This task calls for copying every line in the data below that contains the word "DisplayName".

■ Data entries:
___
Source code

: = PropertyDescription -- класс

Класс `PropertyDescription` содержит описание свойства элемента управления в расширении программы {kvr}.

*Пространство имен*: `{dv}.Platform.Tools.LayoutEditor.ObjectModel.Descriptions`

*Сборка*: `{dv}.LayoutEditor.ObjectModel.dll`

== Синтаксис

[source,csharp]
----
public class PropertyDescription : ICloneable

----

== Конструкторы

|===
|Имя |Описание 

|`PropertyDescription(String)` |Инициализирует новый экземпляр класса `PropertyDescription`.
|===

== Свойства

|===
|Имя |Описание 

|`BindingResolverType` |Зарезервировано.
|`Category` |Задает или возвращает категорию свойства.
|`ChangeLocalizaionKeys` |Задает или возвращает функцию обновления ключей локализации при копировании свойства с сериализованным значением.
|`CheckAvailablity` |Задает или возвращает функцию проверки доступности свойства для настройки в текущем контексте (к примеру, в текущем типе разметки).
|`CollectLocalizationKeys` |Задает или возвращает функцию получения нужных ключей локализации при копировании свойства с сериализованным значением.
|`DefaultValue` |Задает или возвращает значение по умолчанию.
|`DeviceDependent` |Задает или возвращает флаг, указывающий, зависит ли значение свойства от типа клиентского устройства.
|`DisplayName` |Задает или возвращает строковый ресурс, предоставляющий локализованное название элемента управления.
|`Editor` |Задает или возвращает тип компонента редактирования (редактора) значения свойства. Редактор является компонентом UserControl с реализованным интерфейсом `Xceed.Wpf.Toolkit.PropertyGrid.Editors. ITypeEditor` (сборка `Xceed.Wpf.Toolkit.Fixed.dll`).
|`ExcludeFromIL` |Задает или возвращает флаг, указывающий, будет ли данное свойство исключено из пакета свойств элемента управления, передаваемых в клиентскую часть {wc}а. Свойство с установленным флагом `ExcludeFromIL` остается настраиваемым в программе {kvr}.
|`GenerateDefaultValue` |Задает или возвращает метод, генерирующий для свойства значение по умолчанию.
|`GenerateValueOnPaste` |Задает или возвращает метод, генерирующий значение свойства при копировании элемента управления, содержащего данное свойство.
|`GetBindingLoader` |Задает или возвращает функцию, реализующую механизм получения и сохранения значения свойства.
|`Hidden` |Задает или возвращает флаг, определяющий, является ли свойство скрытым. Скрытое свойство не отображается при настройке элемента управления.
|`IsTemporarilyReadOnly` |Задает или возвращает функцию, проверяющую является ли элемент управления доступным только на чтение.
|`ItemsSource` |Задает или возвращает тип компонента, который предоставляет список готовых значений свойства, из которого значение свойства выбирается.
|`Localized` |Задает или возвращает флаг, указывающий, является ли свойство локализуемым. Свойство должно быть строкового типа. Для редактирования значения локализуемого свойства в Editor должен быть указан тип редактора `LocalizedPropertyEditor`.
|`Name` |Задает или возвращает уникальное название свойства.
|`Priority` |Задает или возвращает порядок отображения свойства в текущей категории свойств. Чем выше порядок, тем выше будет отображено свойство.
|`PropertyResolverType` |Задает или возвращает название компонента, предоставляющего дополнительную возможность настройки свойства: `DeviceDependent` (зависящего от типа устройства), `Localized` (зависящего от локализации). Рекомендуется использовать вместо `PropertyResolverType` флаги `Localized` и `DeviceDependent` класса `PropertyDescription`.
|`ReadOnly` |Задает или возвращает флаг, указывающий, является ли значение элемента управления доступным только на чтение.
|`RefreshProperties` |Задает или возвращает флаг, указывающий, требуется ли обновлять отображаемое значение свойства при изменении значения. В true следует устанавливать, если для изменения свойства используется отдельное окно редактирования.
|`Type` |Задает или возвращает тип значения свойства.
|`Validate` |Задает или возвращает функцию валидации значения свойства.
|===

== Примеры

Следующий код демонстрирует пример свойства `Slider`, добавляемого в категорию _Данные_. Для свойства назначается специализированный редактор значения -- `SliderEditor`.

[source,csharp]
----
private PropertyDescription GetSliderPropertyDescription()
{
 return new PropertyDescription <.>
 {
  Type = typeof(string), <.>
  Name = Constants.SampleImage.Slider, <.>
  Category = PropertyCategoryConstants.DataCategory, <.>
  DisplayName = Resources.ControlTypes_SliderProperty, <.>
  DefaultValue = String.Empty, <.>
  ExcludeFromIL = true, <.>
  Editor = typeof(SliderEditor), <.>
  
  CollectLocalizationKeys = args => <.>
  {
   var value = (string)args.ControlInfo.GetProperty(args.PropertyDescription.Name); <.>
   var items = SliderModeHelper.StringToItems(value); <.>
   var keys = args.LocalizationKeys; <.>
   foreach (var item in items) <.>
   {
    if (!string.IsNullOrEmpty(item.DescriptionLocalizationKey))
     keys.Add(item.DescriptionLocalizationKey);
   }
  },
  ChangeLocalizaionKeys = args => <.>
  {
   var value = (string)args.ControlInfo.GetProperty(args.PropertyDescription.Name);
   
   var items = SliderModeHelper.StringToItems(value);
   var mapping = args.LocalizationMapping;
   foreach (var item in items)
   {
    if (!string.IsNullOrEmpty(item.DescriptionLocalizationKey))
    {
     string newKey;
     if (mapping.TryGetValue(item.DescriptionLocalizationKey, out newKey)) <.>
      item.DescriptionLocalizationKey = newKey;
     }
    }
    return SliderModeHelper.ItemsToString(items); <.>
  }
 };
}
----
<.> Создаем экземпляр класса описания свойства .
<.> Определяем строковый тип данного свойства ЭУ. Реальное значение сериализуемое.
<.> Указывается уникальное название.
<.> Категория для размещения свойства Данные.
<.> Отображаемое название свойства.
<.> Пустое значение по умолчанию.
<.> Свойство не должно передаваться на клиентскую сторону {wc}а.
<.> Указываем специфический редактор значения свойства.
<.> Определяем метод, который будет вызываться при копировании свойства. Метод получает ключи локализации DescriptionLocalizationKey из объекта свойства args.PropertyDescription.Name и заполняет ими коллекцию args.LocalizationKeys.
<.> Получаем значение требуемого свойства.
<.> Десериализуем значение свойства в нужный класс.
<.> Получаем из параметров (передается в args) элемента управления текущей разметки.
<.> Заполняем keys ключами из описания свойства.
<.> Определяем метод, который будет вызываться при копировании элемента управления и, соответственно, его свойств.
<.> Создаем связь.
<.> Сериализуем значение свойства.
___
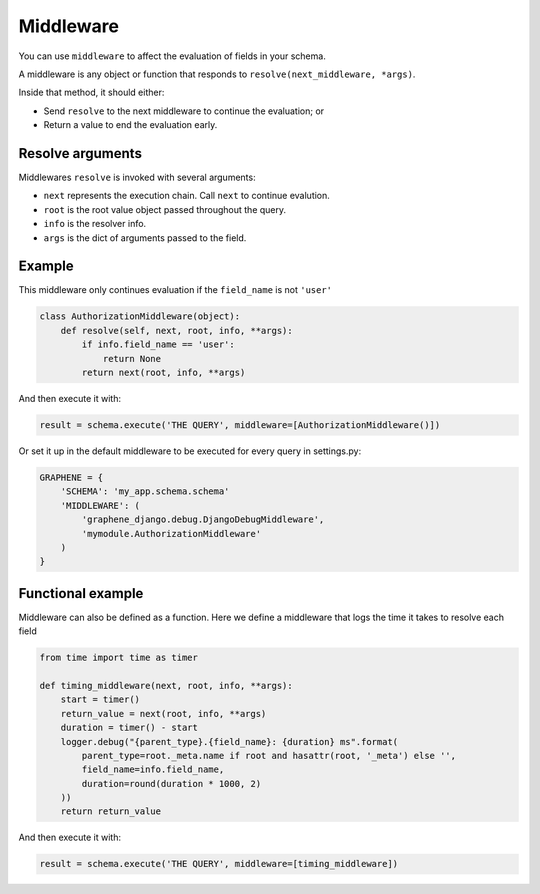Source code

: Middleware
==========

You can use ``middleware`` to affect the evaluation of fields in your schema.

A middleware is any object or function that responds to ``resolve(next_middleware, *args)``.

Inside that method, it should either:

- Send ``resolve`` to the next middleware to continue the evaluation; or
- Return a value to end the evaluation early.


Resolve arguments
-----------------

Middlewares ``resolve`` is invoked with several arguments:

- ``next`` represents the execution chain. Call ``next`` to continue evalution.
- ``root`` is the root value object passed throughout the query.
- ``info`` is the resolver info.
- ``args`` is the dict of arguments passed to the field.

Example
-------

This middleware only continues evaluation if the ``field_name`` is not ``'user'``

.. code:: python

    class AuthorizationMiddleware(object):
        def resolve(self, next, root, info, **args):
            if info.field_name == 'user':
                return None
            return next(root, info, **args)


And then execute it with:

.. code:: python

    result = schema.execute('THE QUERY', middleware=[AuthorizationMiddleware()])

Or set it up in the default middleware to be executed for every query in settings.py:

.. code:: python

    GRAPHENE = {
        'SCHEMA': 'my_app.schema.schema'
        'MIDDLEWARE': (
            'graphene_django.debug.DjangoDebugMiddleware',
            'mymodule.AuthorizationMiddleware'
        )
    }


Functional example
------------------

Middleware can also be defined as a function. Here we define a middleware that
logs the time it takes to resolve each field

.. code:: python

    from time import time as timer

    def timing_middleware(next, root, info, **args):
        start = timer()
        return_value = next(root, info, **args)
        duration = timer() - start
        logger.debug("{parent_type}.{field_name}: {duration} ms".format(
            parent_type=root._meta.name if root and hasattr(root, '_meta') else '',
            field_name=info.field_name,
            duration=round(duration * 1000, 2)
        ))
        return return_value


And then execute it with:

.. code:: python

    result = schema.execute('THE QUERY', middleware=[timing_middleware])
___
■ Output of the exercise:
|`DisplayName` |Задает или возвращает строковый ресурс, предоставляющий локализованное название элемента управления.
  DisplayName = Resources.ControlTypes_SliderProperty, <.>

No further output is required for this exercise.